Un beso

Miguel Salas

FERROL

Querida Sabela: Se marcharon las taiwanesas. Los dos últimos días fueron los menos movidos, porque faltaban ya las fuerzas. Los invertimos en playa, últimas compras y cine en español. Todo muy familiar. Pero con las taiwanesas uno siempre ha de esperar sorpresas, como la tarde en que mi amigo Luis nos acompañó a Ponzos. El tío se machaca en el gimnasio, y tenía a la parroquia asiática, que está acostumbrada a hombres flaquitos como juncos, revolucionada. Una le llenó el ojo, y para establecer contacto usó el truco de la cremita en la espalda. Menudo diplomático avezado. La chavala no cabía en sí de felicidad. Cuando, de vuelta, sentados ya en el coche con las puertas abiertas, nos sacudíamos las arenas de los pies, Luis pidió a su ligue playero un beso de despedida.

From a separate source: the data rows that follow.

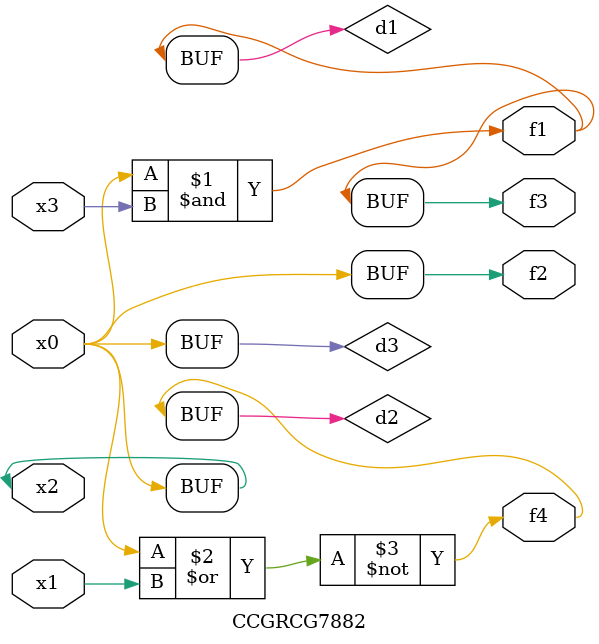
<source format=v>
module CCGRCG7882(
	input x0, x1, x2, x3,
	output f1, f2, f3, f4
);

	wire d1, d2, d3;

	and (d1, x2, x3);
	nor (d2, x0, x1);
	buf (d3, x0, x2);
	assign f1 = d1;
	assign f2 = d3;
	assign f3 = d1;
	assign f4 = d2;
endmodule

</source>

No contaba el inocente con que los besos en la mejilla no existen en Taiwán. Mi alumna se levantó, se acercó a él, y le plantó un beso, pero de tornillo. Luis estaba encantado. «Las taiwanesas -comentaba al día siguiente tomando una caña con los amigos de la aldea- son muy simpáticas y se toman todo al pie de la letra». Ya están, varios de ellos, organizando una visita a Asia para septiembre. Las chicas también pasaron por mi casa. Mi madre quiso prepararles una comida gallega, con empanada, tortilla de patata y esas cosas que gustan a todo el mundo. Ellas correspondieron con algunos dulces importados desde la mismísima isla Formosa: pastelitos de piña, tortas de pasta quebrada y manteca, galletas de café con relleno de sirope de caña. El intercambio gastronómico fue un éxito, y la única que, hasta el momento, no ha querido probar cosas raras es mi abuela, fiel, como siempre, a sus rutinas. El último día, mi hermano, su novia y yo fuimos a despedirlas a la estación. Todo fue perfectamente normal hasta que el conductor arrancó el autobús. Entonces, todas a una, rompieron a llorar. Ya dentro, escribieron una notita y nos la enseñaron por la ventana: Nos encanta vosotros, decía. Imposible no quererlas.